* **Your goal**
The listing below holds a line with "Gerenciadores de sistema da GenStudio for Performance Marketing" and a line with "1. [Adicionar diretrizes](./guidelines/overview.md)". Reproduce those two lines exactly, plus everything between them.

* **Records for this task**
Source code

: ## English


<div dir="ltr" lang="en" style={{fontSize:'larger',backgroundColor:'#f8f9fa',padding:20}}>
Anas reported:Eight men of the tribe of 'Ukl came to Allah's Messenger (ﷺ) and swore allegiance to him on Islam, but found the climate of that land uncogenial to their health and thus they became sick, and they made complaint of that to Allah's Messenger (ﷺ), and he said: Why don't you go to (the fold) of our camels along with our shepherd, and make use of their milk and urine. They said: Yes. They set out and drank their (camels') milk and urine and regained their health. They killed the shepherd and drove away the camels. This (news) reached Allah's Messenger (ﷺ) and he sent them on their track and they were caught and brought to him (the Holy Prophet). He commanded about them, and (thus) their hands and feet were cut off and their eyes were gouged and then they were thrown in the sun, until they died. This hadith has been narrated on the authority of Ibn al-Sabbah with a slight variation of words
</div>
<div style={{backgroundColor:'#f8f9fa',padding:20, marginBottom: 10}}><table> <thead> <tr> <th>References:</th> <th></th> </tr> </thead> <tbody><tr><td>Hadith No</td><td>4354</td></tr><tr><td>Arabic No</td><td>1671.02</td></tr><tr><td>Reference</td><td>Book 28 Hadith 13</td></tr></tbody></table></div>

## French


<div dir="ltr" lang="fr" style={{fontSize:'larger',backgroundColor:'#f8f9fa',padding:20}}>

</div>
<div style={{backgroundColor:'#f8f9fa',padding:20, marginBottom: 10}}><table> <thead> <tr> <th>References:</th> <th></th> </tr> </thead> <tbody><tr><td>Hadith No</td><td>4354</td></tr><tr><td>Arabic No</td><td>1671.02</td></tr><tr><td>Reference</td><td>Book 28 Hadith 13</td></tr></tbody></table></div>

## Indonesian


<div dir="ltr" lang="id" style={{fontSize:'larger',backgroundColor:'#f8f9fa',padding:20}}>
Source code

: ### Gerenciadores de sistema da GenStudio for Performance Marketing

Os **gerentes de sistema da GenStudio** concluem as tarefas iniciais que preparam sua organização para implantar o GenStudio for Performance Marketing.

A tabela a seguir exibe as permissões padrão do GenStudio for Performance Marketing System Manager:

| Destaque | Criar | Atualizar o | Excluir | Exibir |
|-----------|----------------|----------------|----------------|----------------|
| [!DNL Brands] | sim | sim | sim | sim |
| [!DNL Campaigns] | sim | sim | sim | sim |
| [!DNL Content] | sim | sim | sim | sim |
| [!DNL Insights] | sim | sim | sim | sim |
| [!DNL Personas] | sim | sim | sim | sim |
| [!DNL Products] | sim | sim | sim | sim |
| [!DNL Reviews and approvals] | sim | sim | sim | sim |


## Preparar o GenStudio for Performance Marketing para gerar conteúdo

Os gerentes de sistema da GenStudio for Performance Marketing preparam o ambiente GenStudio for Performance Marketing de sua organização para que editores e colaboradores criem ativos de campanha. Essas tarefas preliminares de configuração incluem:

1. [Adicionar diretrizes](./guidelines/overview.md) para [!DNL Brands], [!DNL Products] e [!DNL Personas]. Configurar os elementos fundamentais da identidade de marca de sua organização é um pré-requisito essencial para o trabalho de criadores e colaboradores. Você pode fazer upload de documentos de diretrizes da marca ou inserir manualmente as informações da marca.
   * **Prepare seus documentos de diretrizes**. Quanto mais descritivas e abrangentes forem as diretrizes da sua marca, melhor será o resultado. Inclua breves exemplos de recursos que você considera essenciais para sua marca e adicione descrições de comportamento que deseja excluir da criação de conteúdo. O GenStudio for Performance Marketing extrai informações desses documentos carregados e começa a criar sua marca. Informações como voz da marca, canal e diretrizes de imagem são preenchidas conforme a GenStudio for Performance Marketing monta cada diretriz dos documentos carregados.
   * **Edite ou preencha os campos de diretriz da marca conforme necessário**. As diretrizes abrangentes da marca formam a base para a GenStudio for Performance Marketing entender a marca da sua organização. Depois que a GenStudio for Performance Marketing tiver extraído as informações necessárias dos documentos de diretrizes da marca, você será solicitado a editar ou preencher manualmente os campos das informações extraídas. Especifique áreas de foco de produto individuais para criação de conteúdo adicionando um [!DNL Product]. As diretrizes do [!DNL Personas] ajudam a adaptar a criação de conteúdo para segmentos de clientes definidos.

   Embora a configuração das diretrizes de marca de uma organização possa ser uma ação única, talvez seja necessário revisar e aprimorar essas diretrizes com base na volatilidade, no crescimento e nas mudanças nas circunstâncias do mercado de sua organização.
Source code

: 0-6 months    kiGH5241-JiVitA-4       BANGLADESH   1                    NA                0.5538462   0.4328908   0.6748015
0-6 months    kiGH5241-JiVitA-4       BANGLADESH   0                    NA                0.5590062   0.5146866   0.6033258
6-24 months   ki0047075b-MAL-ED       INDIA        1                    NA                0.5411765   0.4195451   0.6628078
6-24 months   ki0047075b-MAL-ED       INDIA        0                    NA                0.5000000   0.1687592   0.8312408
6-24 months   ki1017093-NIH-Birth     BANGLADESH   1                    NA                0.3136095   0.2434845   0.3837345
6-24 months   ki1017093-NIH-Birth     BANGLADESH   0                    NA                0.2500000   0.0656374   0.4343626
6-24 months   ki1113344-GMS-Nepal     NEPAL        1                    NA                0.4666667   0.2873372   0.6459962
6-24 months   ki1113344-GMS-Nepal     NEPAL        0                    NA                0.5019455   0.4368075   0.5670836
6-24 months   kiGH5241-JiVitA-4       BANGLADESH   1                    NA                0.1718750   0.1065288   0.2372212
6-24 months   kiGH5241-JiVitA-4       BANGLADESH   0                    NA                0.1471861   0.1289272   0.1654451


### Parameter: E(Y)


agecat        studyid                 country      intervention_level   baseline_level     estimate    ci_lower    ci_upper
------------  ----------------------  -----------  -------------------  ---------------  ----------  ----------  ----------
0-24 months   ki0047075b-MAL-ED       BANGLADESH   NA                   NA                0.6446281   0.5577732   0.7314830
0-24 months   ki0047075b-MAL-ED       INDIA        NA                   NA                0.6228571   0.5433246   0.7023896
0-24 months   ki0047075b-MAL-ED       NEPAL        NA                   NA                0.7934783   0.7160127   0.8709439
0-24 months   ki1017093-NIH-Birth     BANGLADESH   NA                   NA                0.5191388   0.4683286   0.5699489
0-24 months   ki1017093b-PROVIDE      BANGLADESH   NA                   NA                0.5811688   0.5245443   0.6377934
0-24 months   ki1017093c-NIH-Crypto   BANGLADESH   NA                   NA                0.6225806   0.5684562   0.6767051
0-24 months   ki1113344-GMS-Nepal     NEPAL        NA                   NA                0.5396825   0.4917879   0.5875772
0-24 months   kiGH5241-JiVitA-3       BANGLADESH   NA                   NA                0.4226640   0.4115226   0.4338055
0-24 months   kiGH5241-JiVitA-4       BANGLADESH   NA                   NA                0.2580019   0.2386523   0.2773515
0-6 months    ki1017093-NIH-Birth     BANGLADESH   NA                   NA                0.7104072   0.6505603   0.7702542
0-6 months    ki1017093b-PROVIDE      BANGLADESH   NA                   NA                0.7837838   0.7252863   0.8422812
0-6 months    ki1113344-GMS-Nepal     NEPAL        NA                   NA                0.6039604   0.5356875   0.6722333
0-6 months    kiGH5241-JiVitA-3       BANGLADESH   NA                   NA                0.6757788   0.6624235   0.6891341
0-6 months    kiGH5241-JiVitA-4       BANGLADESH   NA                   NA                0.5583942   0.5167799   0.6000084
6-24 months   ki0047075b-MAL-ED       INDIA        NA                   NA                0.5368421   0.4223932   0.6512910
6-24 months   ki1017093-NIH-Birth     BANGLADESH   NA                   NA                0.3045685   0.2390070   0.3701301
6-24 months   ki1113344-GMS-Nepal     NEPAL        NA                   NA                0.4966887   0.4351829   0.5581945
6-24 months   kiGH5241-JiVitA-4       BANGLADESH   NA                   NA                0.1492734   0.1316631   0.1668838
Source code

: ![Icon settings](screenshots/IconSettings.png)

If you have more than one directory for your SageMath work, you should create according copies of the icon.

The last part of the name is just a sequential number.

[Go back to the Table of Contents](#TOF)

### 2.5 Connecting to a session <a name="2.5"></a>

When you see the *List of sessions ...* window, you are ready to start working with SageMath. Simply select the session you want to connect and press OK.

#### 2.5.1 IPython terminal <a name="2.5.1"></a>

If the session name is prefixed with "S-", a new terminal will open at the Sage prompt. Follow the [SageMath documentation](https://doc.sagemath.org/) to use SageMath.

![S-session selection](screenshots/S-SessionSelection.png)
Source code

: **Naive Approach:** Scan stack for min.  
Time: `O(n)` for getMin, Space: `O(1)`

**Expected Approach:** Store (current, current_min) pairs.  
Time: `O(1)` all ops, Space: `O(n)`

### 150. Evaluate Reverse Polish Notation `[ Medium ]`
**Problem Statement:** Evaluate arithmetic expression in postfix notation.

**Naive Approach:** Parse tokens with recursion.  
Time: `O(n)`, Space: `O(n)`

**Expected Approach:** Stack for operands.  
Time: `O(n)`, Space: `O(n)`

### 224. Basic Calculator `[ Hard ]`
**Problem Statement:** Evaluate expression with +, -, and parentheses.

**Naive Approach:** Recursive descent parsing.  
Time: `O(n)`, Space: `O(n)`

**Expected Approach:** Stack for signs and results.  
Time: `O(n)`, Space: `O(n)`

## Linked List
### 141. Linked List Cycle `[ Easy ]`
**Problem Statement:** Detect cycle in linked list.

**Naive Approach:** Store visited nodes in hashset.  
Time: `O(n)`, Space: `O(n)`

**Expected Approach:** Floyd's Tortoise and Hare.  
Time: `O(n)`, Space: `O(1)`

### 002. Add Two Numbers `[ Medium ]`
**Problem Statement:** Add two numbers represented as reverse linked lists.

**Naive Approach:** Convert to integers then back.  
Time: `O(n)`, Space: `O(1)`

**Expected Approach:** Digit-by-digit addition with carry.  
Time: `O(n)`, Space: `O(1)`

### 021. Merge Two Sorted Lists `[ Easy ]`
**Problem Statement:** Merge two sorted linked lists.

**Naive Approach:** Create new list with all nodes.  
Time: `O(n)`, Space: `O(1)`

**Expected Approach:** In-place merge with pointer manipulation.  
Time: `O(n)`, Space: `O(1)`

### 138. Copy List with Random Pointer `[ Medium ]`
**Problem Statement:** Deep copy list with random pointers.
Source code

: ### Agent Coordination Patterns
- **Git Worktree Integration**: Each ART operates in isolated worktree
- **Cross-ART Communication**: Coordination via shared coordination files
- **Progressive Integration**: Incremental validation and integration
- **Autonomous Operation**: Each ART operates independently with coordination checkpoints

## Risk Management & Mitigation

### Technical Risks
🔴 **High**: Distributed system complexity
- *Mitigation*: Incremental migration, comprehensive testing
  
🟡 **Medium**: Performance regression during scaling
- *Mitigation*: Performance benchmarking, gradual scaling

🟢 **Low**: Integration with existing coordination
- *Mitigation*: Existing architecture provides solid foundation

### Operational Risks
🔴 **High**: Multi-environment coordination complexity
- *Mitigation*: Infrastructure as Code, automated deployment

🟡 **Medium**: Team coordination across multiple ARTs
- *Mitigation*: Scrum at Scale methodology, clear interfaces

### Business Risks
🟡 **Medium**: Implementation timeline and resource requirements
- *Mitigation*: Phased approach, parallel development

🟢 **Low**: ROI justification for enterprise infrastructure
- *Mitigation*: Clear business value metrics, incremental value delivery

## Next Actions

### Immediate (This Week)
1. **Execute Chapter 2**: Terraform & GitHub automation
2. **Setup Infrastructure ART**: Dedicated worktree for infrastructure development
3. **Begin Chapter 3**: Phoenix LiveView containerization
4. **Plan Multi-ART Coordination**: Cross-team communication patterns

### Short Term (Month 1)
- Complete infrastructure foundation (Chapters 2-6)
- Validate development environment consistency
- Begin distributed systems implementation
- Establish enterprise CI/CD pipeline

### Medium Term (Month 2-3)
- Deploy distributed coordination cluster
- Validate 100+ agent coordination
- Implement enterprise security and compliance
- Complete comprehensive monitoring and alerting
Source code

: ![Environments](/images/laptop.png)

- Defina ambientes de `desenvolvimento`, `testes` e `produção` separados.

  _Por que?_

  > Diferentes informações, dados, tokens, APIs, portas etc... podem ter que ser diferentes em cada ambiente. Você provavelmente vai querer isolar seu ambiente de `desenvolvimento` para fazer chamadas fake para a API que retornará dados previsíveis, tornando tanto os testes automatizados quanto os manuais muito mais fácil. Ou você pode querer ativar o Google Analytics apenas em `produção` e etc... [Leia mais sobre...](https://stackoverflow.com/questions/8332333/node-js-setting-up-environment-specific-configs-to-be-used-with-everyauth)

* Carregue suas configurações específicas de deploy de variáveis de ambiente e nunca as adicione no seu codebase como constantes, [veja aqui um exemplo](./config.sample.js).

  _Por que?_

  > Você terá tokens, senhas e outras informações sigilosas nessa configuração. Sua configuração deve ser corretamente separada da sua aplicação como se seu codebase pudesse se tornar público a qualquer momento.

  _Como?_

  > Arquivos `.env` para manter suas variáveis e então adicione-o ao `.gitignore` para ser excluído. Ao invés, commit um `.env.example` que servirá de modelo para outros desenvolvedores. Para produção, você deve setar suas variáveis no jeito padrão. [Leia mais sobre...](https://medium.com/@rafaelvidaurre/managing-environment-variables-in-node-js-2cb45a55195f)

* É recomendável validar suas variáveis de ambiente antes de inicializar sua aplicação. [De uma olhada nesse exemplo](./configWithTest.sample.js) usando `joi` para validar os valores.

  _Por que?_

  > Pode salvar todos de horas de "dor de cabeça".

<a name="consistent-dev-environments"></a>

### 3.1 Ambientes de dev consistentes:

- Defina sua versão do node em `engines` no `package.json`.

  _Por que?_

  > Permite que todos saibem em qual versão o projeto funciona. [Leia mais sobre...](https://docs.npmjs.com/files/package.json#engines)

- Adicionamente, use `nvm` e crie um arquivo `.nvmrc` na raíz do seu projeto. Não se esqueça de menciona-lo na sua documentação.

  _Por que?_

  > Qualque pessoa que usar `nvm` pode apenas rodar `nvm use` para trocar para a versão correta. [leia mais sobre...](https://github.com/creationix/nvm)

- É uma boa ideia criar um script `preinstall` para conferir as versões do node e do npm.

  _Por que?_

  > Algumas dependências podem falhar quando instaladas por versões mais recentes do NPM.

* **Task answer**
: ### Gerenciadores de sistema da GenStudio for Performance Marketing

Os **gerentes de sistema da GenStudio** concluem as tarefas iniciais que preparam sua organização para implantar o GenStudio for Performance Marketing.

A tabela a seguir exibe as permissões padrão do GenStudio for Performance Marketing System Manager:

| Destaque | Criar | Atualizar o | Excluir | Exibir |
|-----------|----------------|----------------|----------------|----------------|
| [!DNL Brands] | sim | sim | sim | sim |
| [!DNL Campaigns] | sim | sim | sim | sim |
| [!DNL Content] | sim | sim | sim | sim |
| [!DNL Insights] | sim | sim | sim | sim |
| [!DNL Personas] | sim | sim | sim | sim |
| [!DNL Products] | sim | sim | sim | sim |
| [!DNL Reviews and approvals] | sim | sim | sim | sim |


## Preparar o GenStudio for Performance Marketing para gerar conteúdo

Os gerentes de sistema da GenStudio for Performance Marketing preparam o ambiente GenStudio for Performance Marketing de sua organização para que editores e colaboradores criem ativos de campanha. Essas tarefas preliminares de configuração incluem:

1. [Adicionar diretrizes](./guidelines/overview.md) para [!DNL Brands], [!DNL Products] e [!DNL Personas]. Configurar os elementos fundamentais da identidade de marca de sua organização é um pré-requisito essencial para o trabalho de criadores e colaboradores. Você pode fazer upload de documentos de diretrizes da marca ou inserir manualmente as informações da marca.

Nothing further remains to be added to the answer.